The Daughter of Doctor Moreau(72)



“You are in love with Eduardo Lizalde,” he said, and she looked away, her jaw tight.

He was dizzy from the alcohol, exhaustion, and desire, but he sat up and scooted closer to the foot of the bed while she rose and pressed a hand against the headboard, hair askew and looking prettier than she’d ever seemed to him. She must have been a sight after Eduardo made love to her, content and smiling. He’d always envy the boy that.

He ran a hand through his hair. “I know the way it is. You are hurt and you are lonely. When my wife left me I sought solace, but you are not going to find it between the sheets and definitely not at the bottom of a bottle.”

“That’s wise of you, and yet you drink yourself to death.”

“Maybe I don’t want you to be like me.”

“I’ll never be like you. I wasn’t made like you.”

“Copulating with me won’t make you any more human. It’ll make you sadder, when you open your eyes and see my face instead of his. Copulating with me won’t make up for what happened in the lab, it won’t wipe away the things your father confessed, and it won’t heal him.”

She looked offended, perhaps by his choice of words or his acrid tone. The tie of her nightgown was undone and offered him a perfect view of her neck as she swallowed and tipped her chin up.

“Maybe it’s not about any of that.”

“It’s about all of that, and even if it wasn’t I’ll tell you something else: I’m afraid.”

“I knew it,” she muttered.

“Not of you. But of loving you.”

“I don’t understand.”

For a minute he had a notion to keep quiet, and he even had the selfish craving to take back his previous words, to instead kiss her and damn the world. But he wanted to be honest, not play a card game with her despite his predilection for gambling.

“I once loved a woman who didn’t love me back and it broke me. I don’t want that again,” he said, his voice smooth and low.

Maybe it was not the only thing that had broken him. The brunt of cruelty, of the world, had taken its toll and marked him. But she’d been his solace and his hope, the balm from ugliness and wrongdoings. Then she’d left him and admitted that she’d never really loved him. It had been solely her misguided thought that he might have some money that led her to the altar; it had been his uncle’s business that had led her to him. When there were no coins to collect, she’d abandoned him. She’d written it all in a wonderfully brutal letter after he was mangled by the jaguar, and he’d written back, but in his dreams.

And afterward there had been no beauty in the world, nothing good or compassionate, so he’d wandered, aimless, and hoped maybe God might smite him, because Montgomery was too much of a coward to take a knife to his neck.

“You’ll share yourself with me for the span of an hour and then what? I’m two paces from loving you, two paces from having my heart destroyed,” he said and smirked. “Because you are not going to love me back, and when you leave me, like a ship run aground, you won’t care. It’s not because you’ll be cruel, it’s because it’s the way of the world. So if you want me, you’ll have to say you love me, and make a liar of yourself.”

She did not speak a single word, curling up on the center of the bed, blinking through the tears, not letting herself cry, holding back, but still terribly sad. At least she was calmer now; the aguardiente was making her lids heavy.

“I need someone who won’t leave me,” she whispered at last.

“You’ll have me for as long as you require my assistance.”

He could give her that. She needed it more than she needed his body.

“You’ll swear to it?”

“Yes.”

He felt exhausted, but he watched her until she fell asleep, knowing he’d never have the pleasure of that sight again.





Chapter 23


    Carlota


It was early when she awoke and stretched her body, her fingers touching the headboard. She turned her head on the pillow and saw Montgomery asleep in a chair next to his desk, his arms crossed against his chest. It did not look like a comfortable position, and she felt sorry for him sleeping like that.

Then she remembered that she’d kissed him the previous night and how he’d touched her before pushing her aside.

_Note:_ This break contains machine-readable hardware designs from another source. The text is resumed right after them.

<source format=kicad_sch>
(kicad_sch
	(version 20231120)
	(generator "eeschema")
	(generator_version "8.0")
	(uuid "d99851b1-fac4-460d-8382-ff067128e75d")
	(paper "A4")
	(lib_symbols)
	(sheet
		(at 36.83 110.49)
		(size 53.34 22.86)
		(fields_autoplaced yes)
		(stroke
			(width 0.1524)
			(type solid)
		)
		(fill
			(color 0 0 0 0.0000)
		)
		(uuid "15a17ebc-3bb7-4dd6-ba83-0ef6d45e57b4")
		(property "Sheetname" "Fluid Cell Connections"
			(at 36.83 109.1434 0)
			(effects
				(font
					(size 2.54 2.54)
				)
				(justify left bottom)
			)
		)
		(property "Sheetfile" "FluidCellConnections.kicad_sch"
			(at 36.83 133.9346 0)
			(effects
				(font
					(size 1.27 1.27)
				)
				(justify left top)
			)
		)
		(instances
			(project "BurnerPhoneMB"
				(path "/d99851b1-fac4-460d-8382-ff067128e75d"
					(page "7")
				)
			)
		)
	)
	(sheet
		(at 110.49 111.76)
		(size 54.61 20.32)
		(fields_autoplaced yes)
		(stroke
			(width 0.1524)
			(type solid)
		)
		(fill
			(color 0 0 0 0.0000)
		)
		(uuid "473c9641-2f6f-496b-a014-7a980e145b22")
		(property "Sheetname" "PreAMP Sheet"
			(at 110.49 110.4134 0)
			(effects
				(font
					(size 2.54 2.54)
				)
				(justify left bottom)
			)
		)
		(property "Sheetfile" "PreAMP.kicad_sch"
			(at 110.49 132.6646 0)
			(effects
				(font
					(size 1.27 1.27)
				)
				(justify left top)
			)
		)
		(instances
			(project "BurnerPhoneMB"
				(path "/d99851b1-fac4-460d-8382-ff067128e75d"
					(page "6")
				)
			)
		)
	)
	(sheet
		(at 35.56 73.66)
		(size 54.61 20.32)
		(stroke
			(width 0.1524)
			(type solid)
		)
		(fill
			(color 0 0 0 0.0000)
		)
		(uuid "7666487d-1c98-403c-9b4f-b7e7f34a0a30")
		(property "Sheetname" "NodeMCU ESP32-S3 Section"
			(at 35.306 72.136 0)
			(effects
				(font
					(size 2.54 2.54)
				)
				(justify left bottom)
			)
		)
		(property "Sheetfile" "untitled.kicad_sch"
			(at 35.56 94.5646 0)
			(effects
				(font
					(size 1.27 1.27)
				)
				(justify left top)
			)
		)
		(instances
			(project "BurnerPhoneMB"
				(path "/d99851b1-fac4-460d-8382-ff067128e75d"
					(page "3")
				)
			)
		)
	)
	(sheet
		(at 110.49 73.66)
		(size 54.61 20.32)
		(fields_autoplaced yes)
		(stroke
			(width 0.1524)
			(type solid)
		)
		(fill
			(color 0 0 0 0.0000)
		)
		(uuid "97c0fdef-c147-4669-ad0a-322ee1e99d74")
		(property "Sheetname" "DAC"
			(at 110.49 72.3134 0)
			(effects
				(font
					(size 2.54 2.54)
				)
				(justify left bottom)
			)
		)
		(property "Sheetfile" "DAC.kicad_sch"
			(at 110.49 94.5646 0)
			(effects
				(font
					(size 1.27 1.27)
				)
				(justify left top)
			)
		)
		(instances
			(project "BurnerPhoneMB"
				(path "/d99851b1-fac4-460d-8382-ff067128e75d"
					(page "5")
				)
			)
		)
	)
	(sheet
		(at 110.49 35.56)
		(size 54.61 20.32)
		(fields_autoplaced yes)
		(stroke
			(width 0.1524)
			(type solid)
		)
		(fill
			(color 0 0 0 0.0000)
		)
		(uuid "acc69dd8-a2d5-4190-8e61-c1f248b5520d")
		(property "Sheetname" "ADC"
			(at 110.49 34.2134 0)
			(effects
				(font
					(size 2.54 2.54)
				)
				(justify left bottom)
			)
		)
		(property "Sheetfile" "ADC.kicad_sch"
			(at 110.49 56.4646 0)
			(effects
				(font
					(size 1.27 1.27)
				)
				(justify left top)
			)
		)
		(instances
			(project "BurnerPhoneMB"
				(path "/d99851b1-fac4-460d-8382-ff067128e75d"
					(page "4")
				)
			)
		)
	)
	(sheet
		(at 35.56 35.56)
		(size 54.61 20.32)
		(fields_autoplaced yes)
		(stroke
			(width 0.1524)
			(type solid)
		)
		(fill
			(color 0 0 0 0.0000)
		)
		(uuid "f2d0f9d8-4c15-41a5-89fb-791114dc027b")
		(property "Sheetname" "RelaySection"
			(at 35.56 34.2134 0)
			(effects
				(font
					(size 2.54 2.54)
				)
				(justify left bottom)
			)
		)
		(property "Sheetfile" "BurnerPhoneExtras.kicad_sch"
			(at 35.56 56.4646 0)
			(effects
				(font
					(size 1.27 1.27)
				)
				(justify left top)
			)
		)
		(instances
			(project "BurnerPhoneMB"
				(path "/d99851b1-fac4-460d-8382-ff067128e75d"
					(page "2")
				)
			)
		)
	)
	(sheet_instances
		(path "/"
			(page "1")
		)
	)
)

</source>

The embarrassment should have killed her on the spot, but instead she felt better, even if she’d made a fool of herself.

She’d been heartbroken and raw. When Eduardo had looked at her it had been like a dagger to the heart. The way he flinched, the way his eyes fell on her before he walked out of the room…she wouldn’t forget that look.

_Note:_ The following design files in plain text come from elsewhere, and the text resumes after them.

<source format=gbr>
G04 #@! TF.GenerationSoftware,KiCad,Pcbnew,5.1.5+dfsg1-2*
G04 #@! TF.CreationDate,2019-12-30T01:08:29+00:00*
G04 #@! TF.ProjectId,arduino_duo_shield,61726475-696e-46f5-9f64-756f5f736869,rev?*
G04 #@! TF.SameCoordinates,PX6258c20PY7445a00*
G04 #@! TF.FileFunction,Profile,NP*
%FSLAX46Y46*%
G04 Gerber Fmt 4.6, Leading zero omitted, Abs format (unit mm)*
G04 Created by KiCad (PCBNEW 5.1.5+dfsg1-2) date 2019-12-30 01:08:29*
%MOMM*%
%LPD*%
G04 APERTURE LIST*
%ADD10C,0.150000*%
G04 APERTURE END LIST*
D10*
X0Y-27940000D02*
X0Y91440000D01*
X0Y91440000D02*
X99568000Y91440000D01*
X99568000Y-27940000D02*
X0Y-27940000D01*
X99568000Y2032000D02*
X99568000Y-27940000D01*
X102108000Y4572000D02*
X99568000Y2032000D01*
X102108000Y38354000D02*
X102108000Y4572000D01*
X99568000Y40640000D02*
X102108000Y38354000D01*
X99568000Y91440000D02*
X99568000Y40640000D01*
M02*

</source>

She’d wanted to pretend that everything was fine and that she was still loved, that someone cared about her, because her father was a liar and she was monstrous and she thought the well of affection had run dry. But Montgomery had seen through her despair.

She stood up, picked her discarded robe from the floor, and touched him on the arm. He grunted and looked up at her.

“Good morning, Montgomery,” she said.

“Morning?” he muttered and rubbed his eyes. “Doesn’t feel like it.”

“The sun is up.”

“Mmm…let me sleep longer and maybe lend me a pillow.”